The Kremlin said it would "not take into account" international calls to release opposition leader Alexei Navalny from detention. Moscow said Navalny's calls for mass protests were "troubling."
Moscow dismissed international calls to release opposition leader Alexei Navalny and rejected the idea of sanctions being imposed over the matter, Russia's foreign ministry said on Tuesday.
Navalny was arrested Sunday when he landed in Moscow, after spending several months in Germany, where he had received treatment for poisoning. German doctors who treated Navalny concluded he was poisoned with a Novichok agent.
His airport arrest has drawn widespread Western condemnation, with the US, the European Union, France and Canada all calling for his release, and prompted Baltic states to urge the EU to impose sanctions on Russia.
"We hear these statements, but we cannot and don't plan to take these into account," Kremlin spokesman Dmitry Peskov told reporters.
"This is about a Russian citizen not complying with Russian law.

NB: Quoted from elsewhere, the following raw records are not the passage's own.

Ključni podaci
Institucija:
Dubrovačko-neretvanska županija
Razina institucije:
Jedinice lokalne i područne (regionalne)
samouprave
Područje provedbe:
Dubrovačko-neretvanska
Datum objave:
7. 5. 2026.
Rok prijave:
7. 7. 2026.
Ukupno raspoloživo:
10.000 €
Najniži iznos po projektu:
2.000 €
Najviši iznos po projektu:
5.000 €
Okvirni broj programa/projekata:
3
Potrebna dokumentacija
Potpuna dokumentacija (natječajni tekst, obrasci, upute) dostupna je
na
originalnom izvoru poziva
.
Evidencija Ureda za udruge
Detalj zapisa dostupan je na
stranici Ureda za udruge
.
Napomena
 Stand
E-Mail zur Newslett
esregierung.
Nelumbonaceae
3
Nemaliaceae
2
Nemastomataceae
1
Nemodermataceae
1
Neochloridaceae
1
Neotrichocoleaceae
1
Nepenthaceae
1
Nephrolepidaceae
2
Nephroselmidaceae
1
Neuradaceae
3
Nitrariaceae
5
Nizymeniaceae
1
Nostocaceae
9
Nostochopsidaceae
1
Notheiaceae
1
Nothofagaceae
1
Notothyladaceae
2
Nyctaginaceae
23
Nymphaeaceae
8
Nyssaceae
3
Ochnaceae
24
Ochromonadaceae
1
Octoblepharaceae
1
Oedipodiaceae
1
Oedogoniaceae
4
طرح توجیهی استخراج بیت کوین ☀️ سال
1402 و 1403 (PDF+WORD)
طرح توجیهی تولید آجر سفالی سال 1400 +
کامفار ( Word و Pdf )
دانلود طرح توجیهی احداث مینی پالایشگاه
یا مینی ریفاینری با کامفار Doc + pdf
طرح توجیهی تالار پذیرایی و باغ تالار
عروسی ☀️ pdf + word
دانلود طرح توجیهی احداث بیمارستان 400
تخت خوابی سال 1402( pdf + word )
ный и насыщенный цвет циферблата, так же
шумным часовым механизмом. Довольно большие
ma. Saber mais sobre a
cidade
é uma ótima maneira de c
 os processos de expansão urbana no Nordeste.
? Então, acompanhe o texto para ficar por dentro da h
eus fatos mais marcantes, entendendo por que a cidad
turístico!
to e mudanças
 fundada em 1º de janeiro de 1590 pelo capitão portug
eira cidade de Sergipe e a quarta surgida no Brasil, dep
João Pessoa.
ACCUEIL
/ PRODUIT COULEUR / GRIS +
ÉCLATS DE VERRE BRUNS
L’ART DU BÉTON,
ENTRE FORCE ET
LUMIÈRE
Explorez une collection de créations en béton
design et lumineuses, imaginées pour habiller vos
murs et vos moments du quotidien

This is an absolutely domestic matter and we will not allow anyone to interfere in it," he added.
On Monday, Navalny was rushed to a makeshift court in the police precinct where he had been detained and there, he was handed a pre-trial detention sentence of 30 days, for alleged fraud.
The 44-year-old has said the charges are baseless and politically motivated.

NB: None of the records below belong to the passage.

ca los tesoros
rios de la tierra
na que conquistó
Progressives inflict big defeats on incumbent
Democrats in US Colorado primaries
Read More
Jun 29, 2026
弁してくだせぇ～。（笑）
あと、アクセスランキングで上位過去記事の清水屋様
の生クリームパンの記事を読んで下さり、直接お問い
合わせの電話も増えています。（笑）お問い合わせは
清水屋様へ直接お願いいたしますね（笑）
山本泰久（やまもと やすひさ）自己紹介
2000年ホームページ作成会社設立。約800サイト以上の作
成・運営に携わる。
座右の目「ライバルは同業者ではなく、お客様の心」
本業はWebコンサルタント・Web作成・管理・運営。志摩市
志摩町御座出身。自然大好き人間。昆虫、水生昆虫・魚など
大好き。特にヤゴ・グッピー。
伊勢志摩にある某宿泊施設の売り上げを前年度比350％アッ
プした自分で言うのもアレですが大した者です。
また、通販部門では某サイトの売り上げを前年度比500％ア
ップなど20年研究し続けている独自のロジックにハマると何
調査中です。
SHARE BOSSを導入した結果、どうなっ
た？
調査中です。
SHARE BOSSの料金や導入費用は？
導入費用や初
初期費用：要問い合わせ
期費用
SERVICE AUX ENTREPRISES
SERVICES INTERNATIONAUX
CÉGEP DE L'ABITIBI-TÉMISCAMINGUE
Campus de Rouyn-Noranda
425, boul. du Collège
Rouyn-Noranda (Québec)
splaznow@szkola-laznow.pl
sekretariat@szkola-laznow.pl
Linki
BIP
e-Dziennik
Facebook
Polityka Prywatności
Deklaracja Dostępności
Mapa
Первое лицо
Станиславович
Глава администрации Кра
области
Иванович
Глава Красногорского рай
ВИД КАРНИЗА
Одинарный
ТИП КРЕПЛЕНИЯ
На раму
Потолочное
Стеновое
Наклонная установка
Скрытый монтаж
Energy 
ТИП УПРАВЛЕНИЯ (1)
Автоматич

Peskov insisted that Navalny had genuine questions to answer to Russian justice, regarding the violation of his parole conditions for a suspended prison sentence.
Following the snap trial, Navalny was transferred to Moscow's Matrosskaya Tishina jail, one of the country's best guarded detention centers.
In response to his arrest, Navalny's allies have called on Russians to gather in Moscow this Saturday and march towards the Kremlin.
Demonstrations in Moscow are currently banned due to coronavirus restrictions.
A leading Kremlin critic, the 44-year-old anti-corruption advocate has been able to gather large-scale street protests against Putin, most recently in the summer of 2019.
Peskov said the Kremlin was concerned by Navalny's calls for his supporters to stage mass protests. "These calls are troubling," he said. But when asked if the Kremlin was worried that such protests would materialize, Perskov said "absolutely not.”
"We are not a body that can assess this, but undoubtedly this could be grounds for analyses on the issue of calls for illegal actions," he added.